*AVAILABLE DATA*
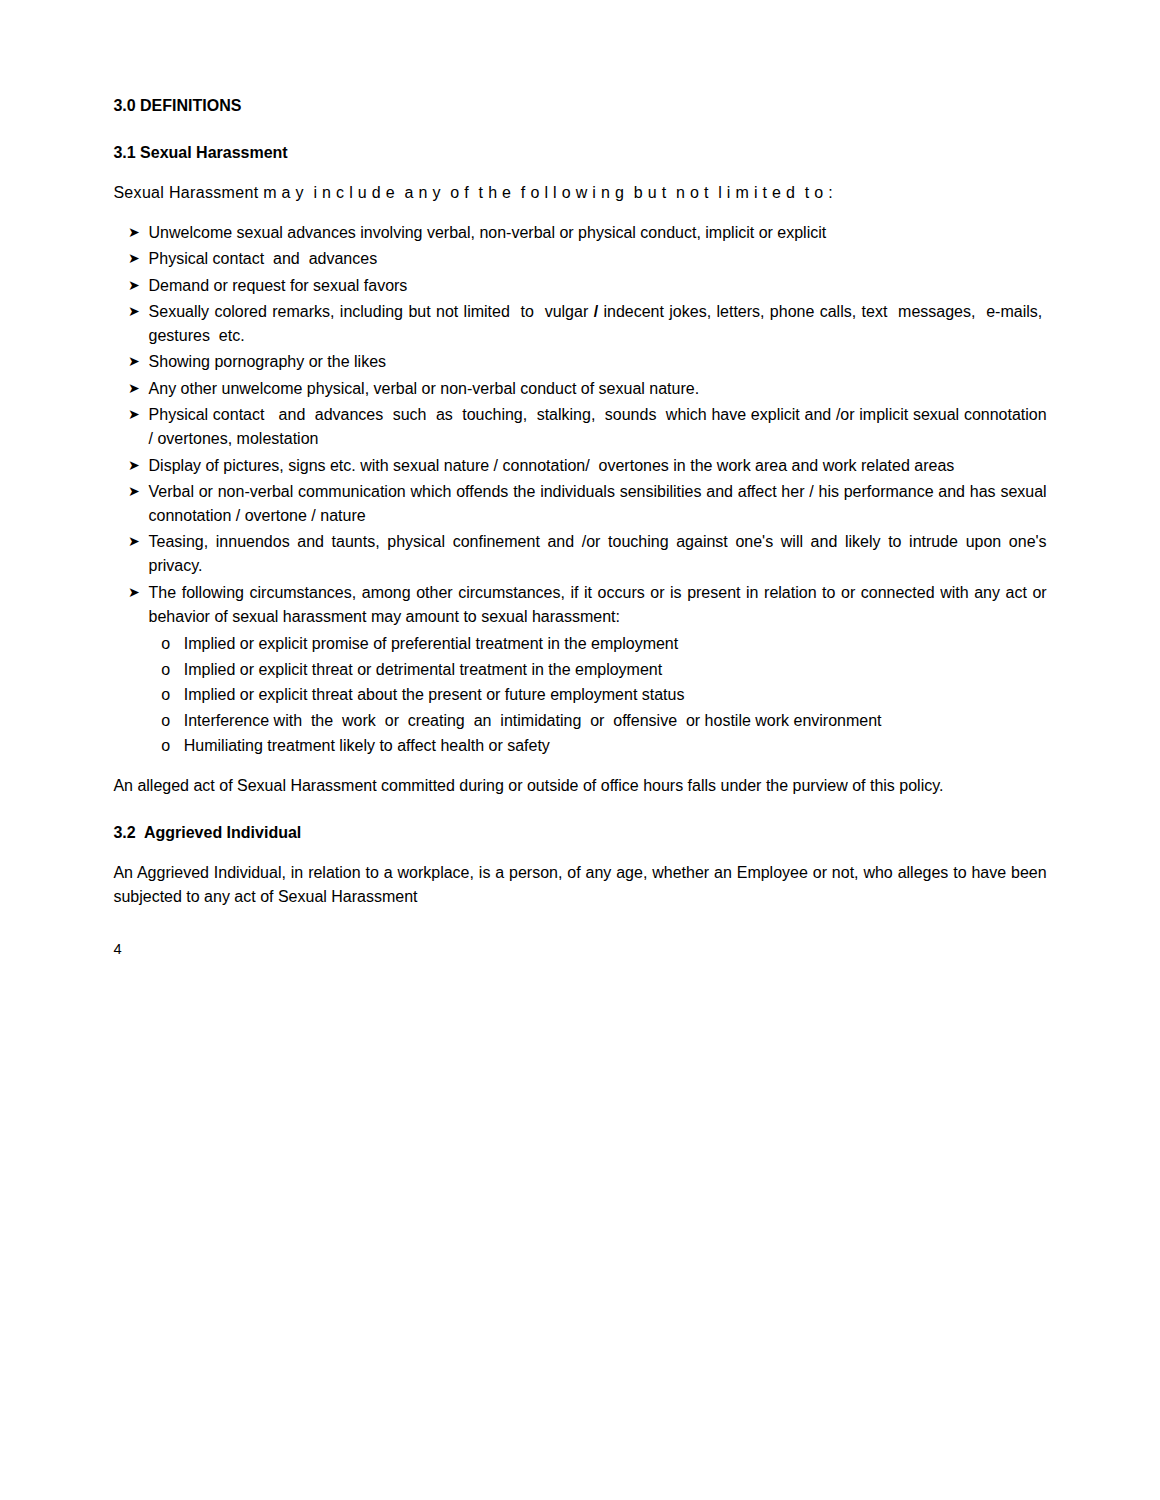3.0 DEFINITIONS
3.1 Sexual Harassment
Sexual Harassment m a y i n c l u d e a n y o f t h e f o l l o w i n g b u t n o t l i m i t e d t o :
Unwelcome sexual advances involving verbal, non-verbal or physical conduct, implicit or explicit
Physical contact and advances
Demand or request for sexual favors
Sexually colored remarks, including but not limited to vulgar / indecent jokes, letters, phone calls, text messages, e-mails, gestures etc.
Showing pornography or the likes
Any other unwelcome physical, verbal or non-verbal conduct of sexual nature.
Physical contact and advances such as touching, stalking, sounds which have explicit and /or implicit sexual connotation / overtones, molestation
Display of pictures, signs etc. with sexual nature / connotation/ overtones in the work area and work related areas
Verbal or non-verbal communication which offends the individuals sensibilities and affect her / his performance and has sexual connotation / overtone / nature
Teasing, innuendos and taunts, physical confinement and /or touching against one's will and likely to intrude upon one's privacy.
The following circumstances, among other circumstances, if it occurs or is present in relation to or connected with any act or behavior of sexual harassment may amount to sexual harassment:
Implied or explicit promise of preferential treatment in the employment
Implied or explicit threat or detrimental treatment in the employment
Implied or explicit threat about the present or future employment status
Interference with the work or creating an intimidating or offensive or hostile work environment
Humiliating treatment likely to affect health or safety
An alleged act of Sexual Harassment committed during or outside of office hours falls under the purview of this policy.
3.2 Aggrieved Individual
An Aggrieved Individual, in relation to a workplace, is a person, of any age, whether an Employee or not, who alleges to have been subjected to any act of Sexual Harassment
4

---

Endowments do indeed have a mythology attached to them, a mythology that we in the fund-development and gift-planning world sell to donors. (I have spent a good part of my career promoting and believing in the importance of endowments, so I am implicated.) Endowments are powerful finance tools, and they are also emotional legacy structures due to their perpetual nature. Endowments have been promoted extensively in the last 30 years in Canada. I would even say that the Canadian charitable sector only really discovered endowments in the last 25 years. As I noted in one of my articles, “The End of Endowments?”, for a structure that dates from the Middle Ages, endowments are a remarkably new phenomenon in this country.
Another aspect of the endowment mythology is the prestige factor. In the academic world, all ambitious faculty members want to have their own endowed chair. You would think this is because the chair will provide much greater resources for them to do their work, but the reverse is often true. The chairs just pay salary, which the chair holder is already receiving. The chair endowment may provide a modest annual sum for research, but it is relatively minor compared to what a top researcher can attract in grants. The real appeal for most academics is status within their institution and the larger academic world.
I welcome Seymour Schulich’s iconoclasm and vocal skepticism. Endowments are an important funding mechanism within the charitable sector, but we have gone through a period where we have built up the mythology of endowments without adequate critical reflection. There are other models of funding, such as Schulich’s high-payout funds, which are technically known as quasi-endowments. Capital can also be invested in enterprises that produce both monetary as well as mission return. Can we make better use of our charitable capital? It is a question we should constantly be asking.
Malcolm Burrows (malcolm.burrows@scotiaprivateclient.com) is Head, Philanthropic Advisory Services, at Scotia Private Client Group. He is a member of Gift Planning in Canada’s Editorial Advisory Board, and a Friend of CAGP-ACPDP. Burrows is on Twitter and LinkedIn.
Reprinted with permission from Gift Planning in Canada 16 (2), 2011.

*WHAT THIS TASK INVOLVES*
Within the material above, output exactly the lines from the one with "Showing pornography or the likes" through the one with "Implied or explicit promise", end lines included, and nothing besides.

*SOLUTION TO THIS PROBLEM*
Showing pornography or the likes
Any other unwelcome physical, verbal or non-verbal conduct of sexual nature.
Physical contact and advances such as touching, stalking, sounds which have explicit and /or implicit sexual connotation / overtones, molestation
Display of pictures, signs etc. with sexual nature / connotation/ overtones in the work area and work related areas
Verbal or non-verbal communication which offends the individuals sensibilities and affect her / his performance and has sexual connotation / overtone / nature
Teasing, innuendos and taunts, physical confinement and /or touching against one's will and likely to intrude upon one's privacy.
The following circumstances, among other circumstances, if it occurs or is present in relation to or connected with any act or behavior of sexual harassment may amount to sexual harassment:
Implied or explicit promise of preferential treatment in the employment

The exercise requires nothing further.